Backlit clouds of morning blare.
Behind the huddled islands,
it's raining out to sea.
Silver spray flies
over dark and stunted trees--
too windy for the birds.
That rock in the bay looks like a boat again:
a fisherman bound home and
forever missing shore.
Notes
I took these photos this morning, the view from inside looking out to sea, and then reflections of the clouds and water in the window, seen from the outside looking in.
I am enjoying the exercise of trying to write a (short!) poem each day. It is a bit like labouring over a puzzle, although, for me--puzzles make me impatient--far more satisfying. For poetry is a habit of thinking, or perhaps of arranging, a way, like drawing, of resting here where I am for a time, and rendering what I see.

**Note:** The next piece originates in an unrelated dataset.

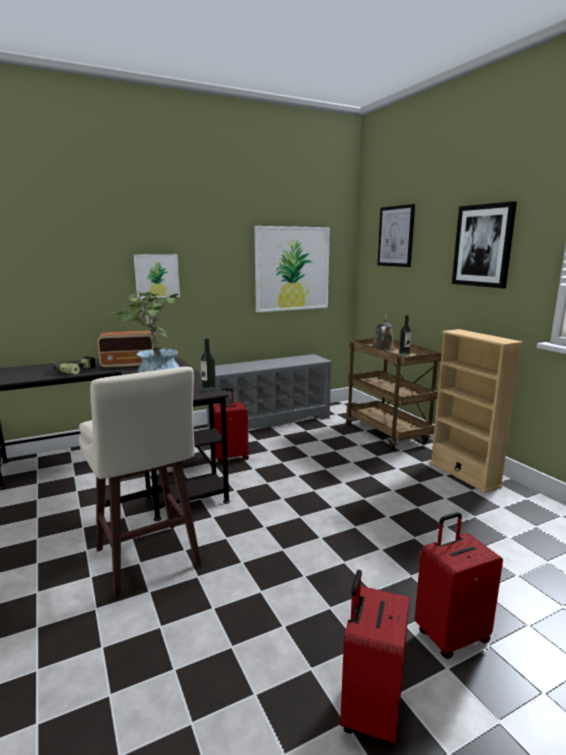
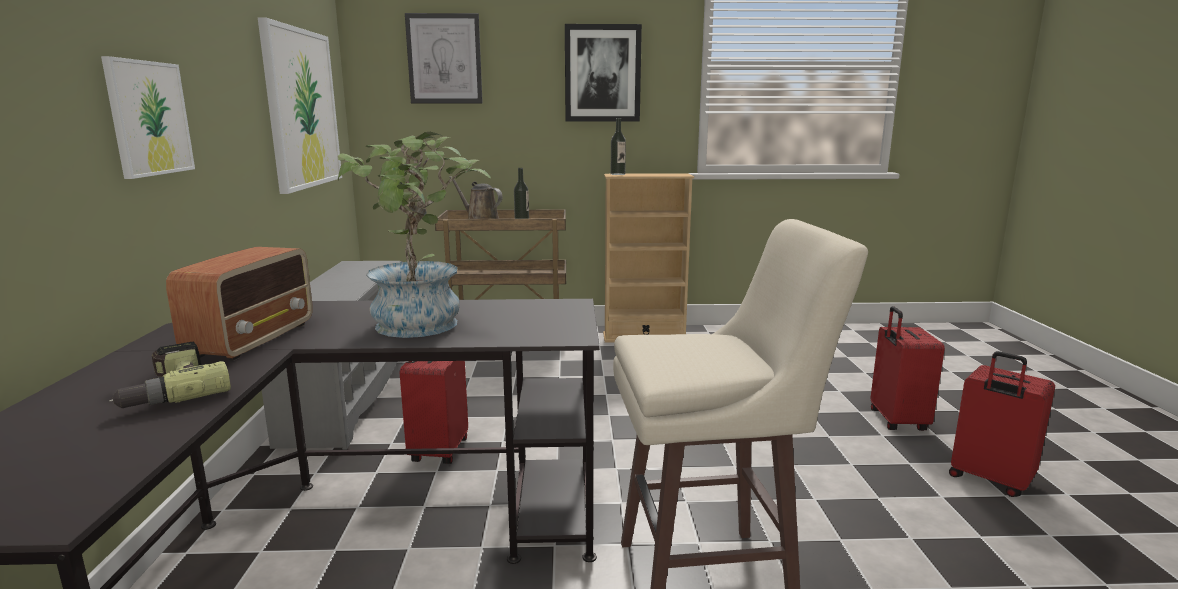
camera: 65 degrees left, 0 degrees up
bottle [200,338,216,391] -> bottle moved to [611,118,626,175]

Such rendering is never, in any medium, a simple act of description; it is always layered with memories and speculations, musing, fantasies, sorrow, bad jokes and snatches of dreams.
Find the poetry in every day: that could be an injunction to meditation or some sort of healing. For when I do this, the anxieties, the lists and preoccupations, the physical pains incurred in daily living drain away. And although I am touched by sorrow--today, meditating on several tales of ships lost at sea (the Miss Ally, for example, and the Bounty, as well as the man who drove off the ferry last week in Cape Breton; he and his car sank immediately, and then were inaccessible under the ice that drifted into the harbour)--I am also utterly joyful. Here, in the act of making something while looking carefully at what is before me, is an acquaintance with rhythm, with precision, heart's pulse and peace.